# [Directive 1]
Please repeat, line for line, the part of the records that opens at their first line and closes with the line containing "Article Url". Leave the pictures out of your answer.

[Exercise text Boundary: Start]

If I had a pound for every time I heard “I’m bored” in my house, I’d probably own that private island by now. Complete with a hammock, a butler serving me snacks, and a WiFi tower so powerful it could stream cartoons from space. Meanwhile, an elite squad of personal assistants would handle all tantrums, snack negotiations, and the world-ending crisis of a misplaced favorite toy. I’d have a floating movie theater, a robot chef whipping up gourmet meals, and an endless supply of peace and quiet.
📺 Reading’s great… but wanna just see the chaos in motion?
I turned this story into a video, complete with full body slumps, castle tents, and a tiny broom. Scroll to the end and press play. 😄
But instead, here I am, front row for yet another award-worthy performance as my kids act like boredom is an absolute catastrophe. Worse than running out of snacks or losing WiFi. I stand in the kitchen, enduring the exaggerated sighs, the slumping shoulders, the tragic expressions that suggest I’ve single-handedly ruined their lives by not transforming our home into an amusement park. As if I’ve personally failed them as a mother simply because I didn’t orchestrate a thrilling, all-inclusive afternoon adventure. Their faces twist in agony, their bodies go limp as if gravity itself has betrayed them, and suddenly, despite a house bursting with toys, books, and art supplies, there is nothing to do.
It’s as if their very survival hinged on immediate entertainment, and the universe had heartlessly abandoned them to the abyss of free time. The giant bin of LEGOs? Too complicated. The stack of board games? “Not fun anymore.” The brand-new coloring book they begged for last week? “Meh.” The fancy remote-controlled car they had to have for Christmas? “It doesn’t drive the way I want it to.” The talking doll they obsessed over for months? “Her voice is kinda annoying now.”
Sound familiar? Maybe you’ve witnessed this grand spectacle in your own home—complete with foot-stomping, dramatic sighing, and the silent yet intense expectation that you, the parent, must fix this tragedy. Cue the Oscar-worthy eye roll from parents everywhere.
But here’s the twist: Boredom isn’t the enemy. In fact, it might just be the best thing to happen to our kids. It’s not a problem to solve but it’s an opportunity waiting to unfold.
What Boredom Feels Like (According to Kids)
Let’s be honest, kids don’t actually hate boredom. They just hate the part before they figure out what to do. Have you ever watched a child stand in a room full of toys, sigh deeply, and declare, ‘There’s nothing to do!’? It’s as if all sources of fun have suddenly vanished, leaving them stranded in a desert of monotony. But if you resist the urge to solve their boredom instantly, something surprising happens. That brief, unbearable moment where their world feels like it has completely run out of excitement.
To them, boredom feels like:
- A slow-motion apocalypse where nothing fun exists anymore, and time itself has come to a tragic halt. The walls of their room seem to close in, the air thick with despair, as they drag their feet dramatically across the floor, searching for something, anything, that might break the unbearable monotony. Even their favorite toys sit abandoned, mere relics of a time when fun was possible. They sigh heavily, throwing themselves onto the couch as if they’ve just endured the hardest day of their lives, staring at the ceiling in pure anguish, waiting for salvation to arrive.
- A cruel punishment where even their once-beloved toys and activities are now lifeless and dull. The once-thrilling race car track? Just a plastic loop collecting dust. The dollhouse they carefully furnished? A forgotten relic, its tiny occupants left in eerie stillness. Even their prized stuffed animals, once their most trusted companions are now nothing more than lumps of fabric, tossed aside in boredom-induced despair.

[Exercise text Boundary: End]
[Provided entries Boundary: Start]

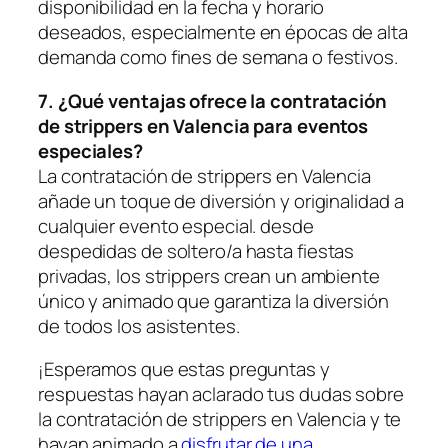
disponibilidad en la fecha y horario
deseados, especialmente en épocas de alta
demanda como fines de semana⁣ o festivos.
7. ¿Qué ventajas⁣ ofrece la contratación
de ⁢strippers en Valencia para eventos
especiales?
La contratación de strippers en Valencia
⁢añade un toque de diversión y originalidad a
cualquier evento especial. desde
despedidas de soltero/a hasta fiestas
privadas, los strippers crean un ambiente
único y animado que garantiza la diversión
de todos los‌ asistentes.
¡Esperamos que estas preguntas y
respuestas hayan‍ aclarado tus dudas sobre
la contratación ‌de strippers en Valencia y ⁢te
⁢hayan animado a
disfrutar de una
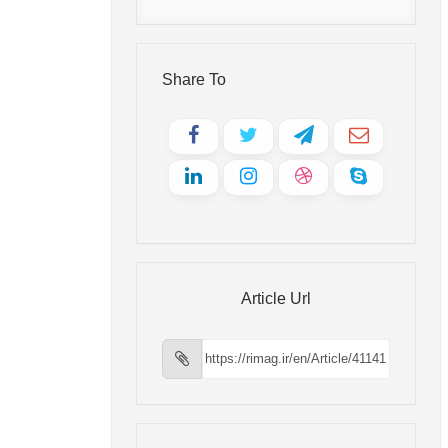
Share To
Article Url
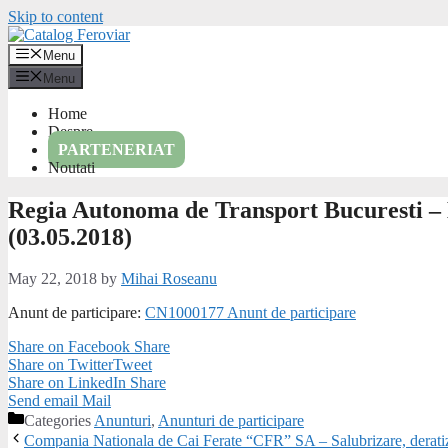
Skip to content
Menu
Menu
Home
Despre
PARTENERIAT
Noutati
Regia Autonoma de Transport Bucuresti – K
(03.05.2018)
May 22, 2018
by
Mihai Roseanu
Anunt de participare:
CN1000177 Anunt de participare
Share on Facebook
Share
Share on Twitter
Tweet
Share on LinkedIn
Share
Send email
Mail
Categories
Anunturi
,
Anunturi de participare
Compania Nationala de Cai Ferate “CFR” SA – Salubrizare, deratizare 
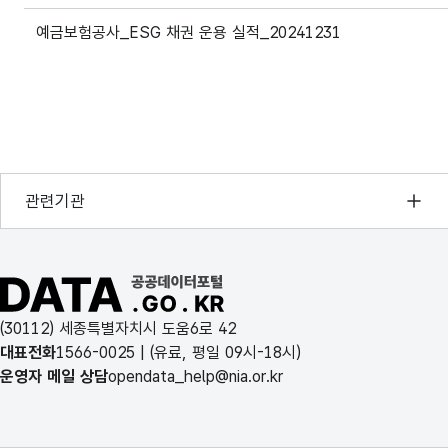
예금보험공사_ESG 채권 운용 실적_20241231
예금보험공사_ESG 채권 운용 실적_20240630
예금보험공사_ESG 채권 운용 실적_20240331
예금보험공사_ESG 채권 운용 실적_20231231
행정안전부
관련기관
예금보험공사_ESG 채권 운용 실적_20230930
한국지능정보사회진흥원
오픈데이터포럼
예금보험공사_ESG 채권 운용 실적_20230630
공공데이터포털 바로가기
국가정보자원관리원
예금보험공사_ESG 채권 운용 실적_20230331
(30112) 세종특별자치시 도움6로 42
한국지역정보개발원
대표전화
1566-0025
| (유료, 평일 09시-18시)
예금보험공사_ESG 채권 운용 실적_20221231
운영자 메일 상담
opendata_help@nia.or.kr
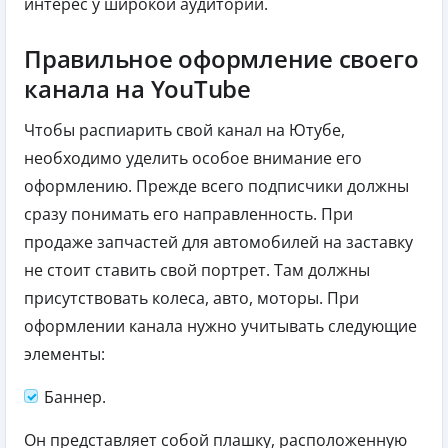
интерес у широкой аудитории.
Правильное оформление своего
канала на YouTube
Чтобы распиарить свой канал на Ютубе,
необходимо уделить особое внимание его
оформлению. Прежде всего подписчики должны
сразу понимать его направленность. При
продаже запчастей для автомобилей на заставку
не стоит ставить свой портрет. Там должны
присутствовать колеса, авто, моторы. При
оформлении канала нужно учитывать следующие
элементы:
Баннер.
Он представляет собой плашку, расположенную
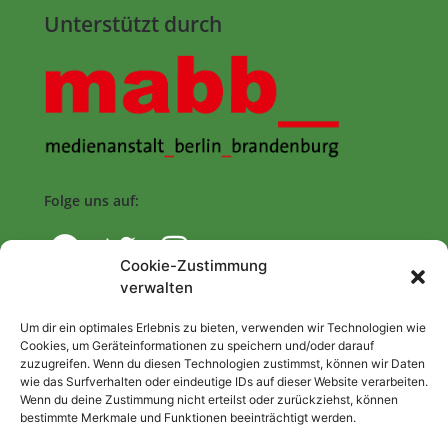
Unterstützt durch
Folge uns auf:
Cookie-Zustimmung
verwalten
Navigation
Um dir ein optimales Erlebnis zu bieten, verwenden wir Technologien wie
Cookies, um Geräteinformationen zu speichern und/oder darauf
zuzugreifen. Wenn du diesen Technologien zustimmst, können wir Daten
Start
wie das Surfverhalten oder eindeutige IDs auf dieser Website verarbeiten.
Wenn du deine Zustimmung nicht erteilst oder zurückziehst, können
Nutzungsbedingungen
bestimmte Merkmale und Funktionen beeinträchtigt werden.
Abo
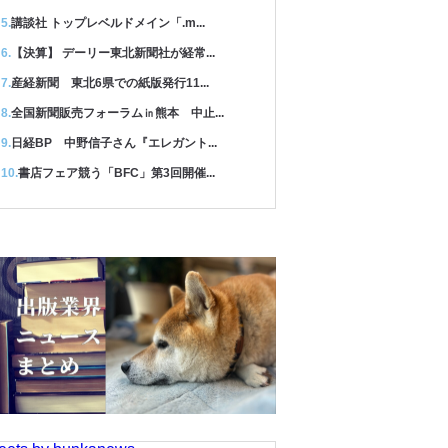
講談社 トップレベルドメイン「.m...
【決算】 デーリー東北新聞社が経常...
産経新聞 東北6県での紙版発行11...
全国新聞販売フォーラム㏌熊本 中止...
日経BP 中野信子さん『エレガント...
書店フェア競う「BFC」第3回開催...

[Provided entries Boundary: End]

# [Directive 2]
Translate this sentence from the essay on children's boredom into Spanish: "But here’s the twist: Boredom isn’t the enemy."

# [Worked solution 1]
disponibilidad en la fecha y horario
deseados, especialmente en épocas de alta
demanda como fines de semana⁣ o festivos.
7. ¿Qué ventajas⁣ ofrece la contratación
de ⁢strippers en Valencia para eventos
especiales?
La contratación de strippers en Valencia
⁢añade un toque de diversión y originalidad a
cualquier evento especial. desde
despedidas de soltero/a hasta fiestas
privadas, los strippers crean un ambiente
único y animado que garantiza la diversión
de todos los‌ asistentes.
¡Esperamos que estas preguntas y
respuestas hayan‍ aclarado tus dudas sobre
la contratación ‌de strippers en Valencia y ⁢te
⁢hayan animado a
disfrutar de una
Share To
Article Url

# [Worked solution 2]
Pero aquí viene la sorpresa: el aburrimiento no es el enemigo.